2005 · DOI: 10.3406/rharm.2005.5768
Revue historique des armées · 0 citazioni

Abstract

The Affaire des Fiches and the Freemasons of the Grand Orient of France in Lower Normandy ; Since the Dreyfus Affair and especially under the ministry of “Republican Defence” led by Waldeck-Rousseau in 1899, the Freemasons of the Grand Orient of France (GODF) got into the habit of writing to the Order’s Council to denounce the anti-Republican attitudes of various army officers. When General André was appointed Minister of War in May 1900, with the goal of converting the army to republicanism, it was entirely natural that he turned discreetly to a few Freemasons all across France to help him build up a card-index system that noted army officers’ pro-or anti-republican opinions. This episode is very familiar, on the national level.
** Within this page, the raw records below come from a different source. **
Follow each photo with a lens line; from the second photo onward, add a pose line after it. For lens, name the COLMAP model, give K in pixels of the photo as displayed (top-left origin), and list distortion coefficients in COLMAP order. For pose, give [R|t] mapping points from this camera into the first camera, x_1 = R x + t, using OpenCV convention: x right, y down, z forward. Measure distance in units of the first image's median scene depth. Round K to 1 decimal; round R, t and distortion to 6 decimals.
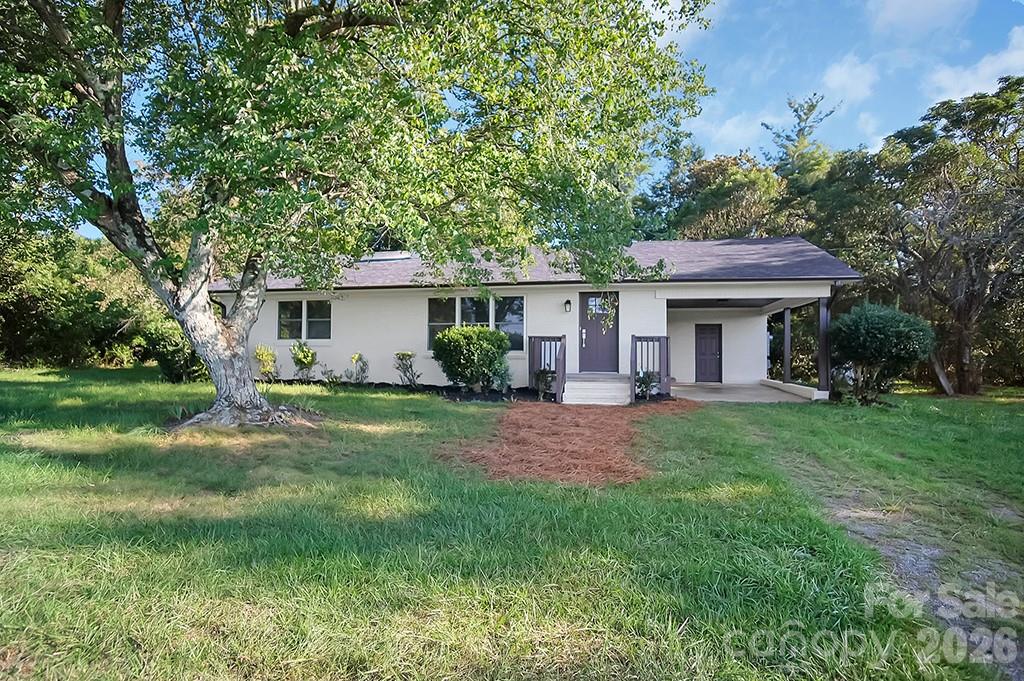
lens RADIAL K [[565.4, 0, 512.0], [0, 565.4, 340.5], [0, 0, 1]] dist [-0.034317, -0.000199]
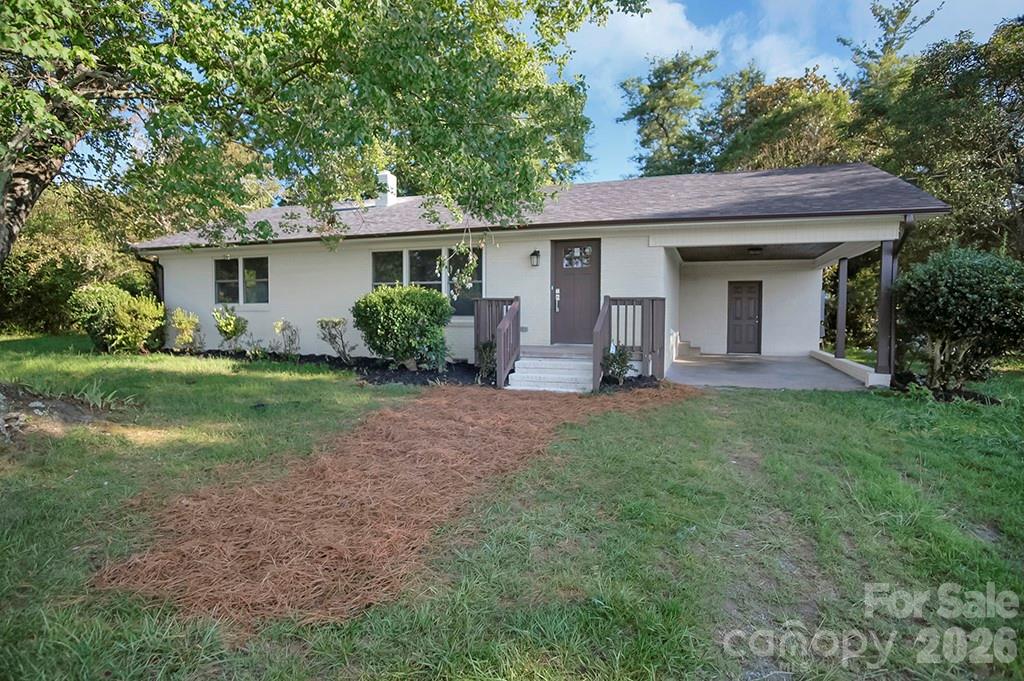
lens RADIAL K [[564.9, 0, 512.0], [0, 564.9, 340.5], [0, 0, 1]] dist [-0.021922, 0.000192]
pose [[0.993078, 0.002499, -0.117431, 0.152348], [0.005840, 0.997487, 0.070614, -0.004067], [0.117313, -0.070811, 0.990567, 0.216018]]
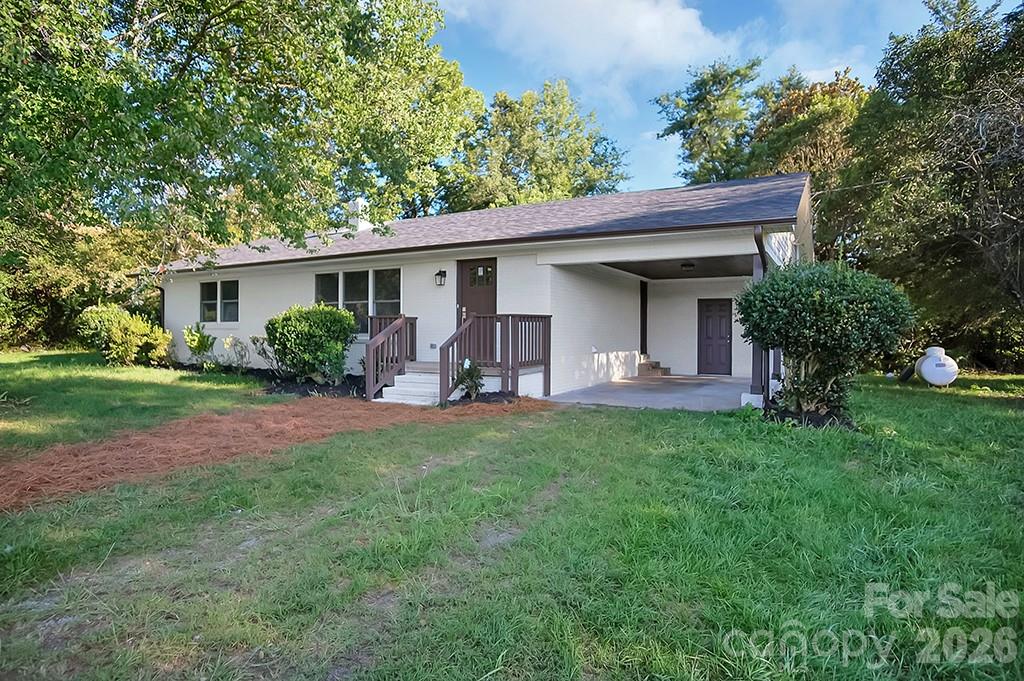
lens RADIAL K [[576.7, 0, 512.0], [0, 576.7, 340.5], [0, 0, 1]] dist [-0.023225, 0.000059]
pose [[0.960479, 0.002914, -0.278337, 0.408802], [0.005774, 0.999522, 0.030387, 0.002886], [0.278292, -0.030794, 0.960003, 0.231351]]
It went down in history as “The Affaire des Fiches”, after it emerged publicly during an open session of the National Assembly in 1904 and led to the resignation of the Combes government in January 1905. But the role of the Freemasons in all this, at the local level, is much less well known. The study of the archives of the Grand Orient’s masonic lodges in Lower Normandy enables the historian to discover not just the role played by Freemasons in the affair and their supportive stance towards the government in the name of republican defence. It also allows insights as to the attacks that some of them suffered at the hands of the local press. Despite the tide of anti-masonic feeling that succeeded the scandal linked to the Affair, in the following months normal attitudes came to the fore once again with a fresh round of letters to the paperts denouncing officers of supposedly royalist and bonapartist sympathies.